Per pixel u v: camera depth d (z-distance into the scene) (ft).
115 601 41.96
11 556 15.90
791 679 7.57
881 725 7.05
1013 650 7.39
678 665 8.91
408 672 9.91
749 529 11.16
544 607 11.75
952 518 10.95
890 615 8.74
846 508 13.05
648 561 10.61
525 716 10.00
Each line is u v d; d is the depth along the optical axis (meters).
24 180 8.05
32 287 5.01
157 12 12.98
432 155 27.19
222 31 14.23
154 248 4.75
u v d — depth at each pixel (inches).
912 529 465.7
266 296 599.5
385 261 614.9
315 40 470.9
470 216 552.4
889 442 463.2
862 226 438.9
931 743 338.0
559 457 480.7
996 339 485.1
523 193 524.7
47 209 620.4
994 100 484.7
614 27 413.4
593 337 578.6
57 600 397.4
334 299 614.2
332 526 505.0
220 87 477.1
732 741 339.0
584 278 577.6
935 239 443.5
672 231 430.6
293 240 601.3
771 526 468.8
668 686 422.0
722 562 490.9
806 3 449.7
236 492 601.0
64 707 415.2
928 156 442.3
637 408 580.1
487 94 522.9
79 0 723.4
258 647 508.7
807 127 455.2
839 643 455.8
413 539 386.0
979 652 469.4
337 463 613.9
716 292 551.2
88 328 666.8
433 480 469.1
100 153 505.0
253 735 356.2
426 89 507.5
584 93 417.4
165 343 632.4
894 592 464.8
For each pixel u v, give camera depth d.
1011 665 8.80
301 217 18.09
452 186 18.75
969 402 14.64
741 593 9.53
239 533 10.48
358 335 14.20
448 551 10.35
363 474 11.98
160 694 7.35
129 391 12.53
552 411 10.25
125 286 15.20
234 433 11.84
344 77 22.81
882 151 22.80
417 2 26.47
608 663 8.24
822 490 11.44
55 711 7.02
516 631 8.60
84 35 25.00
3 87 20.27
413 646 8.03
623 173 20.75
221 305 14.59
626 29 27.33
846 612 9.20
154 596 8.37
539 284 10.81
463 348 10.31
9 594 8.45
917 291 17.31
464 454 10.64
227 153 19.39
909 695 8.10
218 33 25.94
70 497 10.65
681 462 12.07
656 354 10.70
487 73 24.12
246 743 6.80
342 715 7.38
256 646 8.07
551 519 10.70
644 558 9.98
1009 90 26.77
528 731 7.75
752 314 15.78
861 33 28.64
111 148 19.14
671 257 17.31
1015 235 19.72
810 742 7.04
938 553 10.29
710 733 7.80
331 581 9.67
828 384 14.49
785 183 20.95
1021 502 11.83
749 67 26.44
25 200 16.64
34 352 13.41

------

• _WHAT TO DO_
Transcribe the whole listing exactly.

• _RESPONSE BOX_
Per pixel u v: camera depth d (z-distance into the scene) (ft).
115 601 41.96
11 556 15.90
791 679 7.57
881 725 7.05
1013 650 7.39
678 665 8.91
408 672 9.91
749 529 11.16
544 607 11.75
952 518 10.95
890 615 8.74
846 508 13.05
648 561 10.61
525 716 10.00
Each line is u v d; d is the depth along the optical axis (meters).
24 180 8.05
32 287 5.01
157 12 12.98
432 155 27.19
222 31 14.23
154 248 4.75
u v d — depth at each pixel (inches).
912 529 465.7
266 296 599.5
385 261 614.9
315 40 470.9
470 216 552.4
889 442 463.2
862 226 438.9
931 743 338.0
559 457 480.7
996 339 485.1
523 193 524.7
47 209 620.4
994 100 484.7
614 27 413.4
593 337 578.6
57 600 397.4
334 299 614.2
332 526 505.0
220 87 477.1
732 741 339.0
584 278 577.6
935 239 443.5
672 231 430.6
293 240 601.3
771 526 468.8
668 686 422.0
722 562 490.9
806 3 449.7
236 492 601.0
64 707 415.2
928 156 442.3
637 408 580.1
487 94 522.9
79 0 723.4
258 647 508.7
807 127 455.2
839 643 455.8
413 539 386.0
979 652 469.4
337 463 613.9
716 292 551.2
88 328 666.8
433 480 469.1
100 153 505.0
253 735 356.2
426 89 507.5
584 93 417.4
165 343 632.4
894 592 464.8
For each pixel u v, give camera depth d.
1011 665 8.80
301 217 18.09
452 186 18.75
969 402 14.64
741 593 9.53
239 533 10.48
358 335 14.20
448 551 10.35
363 474 11.98
160 694 7.35
129 391 12.53
552 411 10.25
125 286 15.20
234 433 11.84
344 77 22.81
882 151 22.80
417 2 26.47
608 663 8.24
822 490 11.44
55 711 7.02
516 631 8.60
84 35 25.00
3 87 20.27
413 646 8.03
623 173 20.75
221 305 14.59
626 29 27.33
846 612 9.20
154 596 8.37
539 284 10.81
463 348 10.31
9 594 8.45
917 291 17.31
464 454 10.64
227 153 19.39
909 695 8.10
218 33 25.94
70 497 10.65
681 462 12.07
656 354 10.70
487 73 24.12
246 743 6.80
342 715 7.38
256 646 8.07
551 519 10.70
644 558 9.98
1009 90 26.77
528 731 7.75
752 314 15.78
861 33 28.64
111 148 19.14
671 257 17.31
1015 235 19.72
810 742 7.04
938 553 10.29
710 733 7.80
331 581 9.67
828 384 14.49
785 183 20.95
1021 502 11.83
749 67 26.44
25 200 16.64
34 352 13.41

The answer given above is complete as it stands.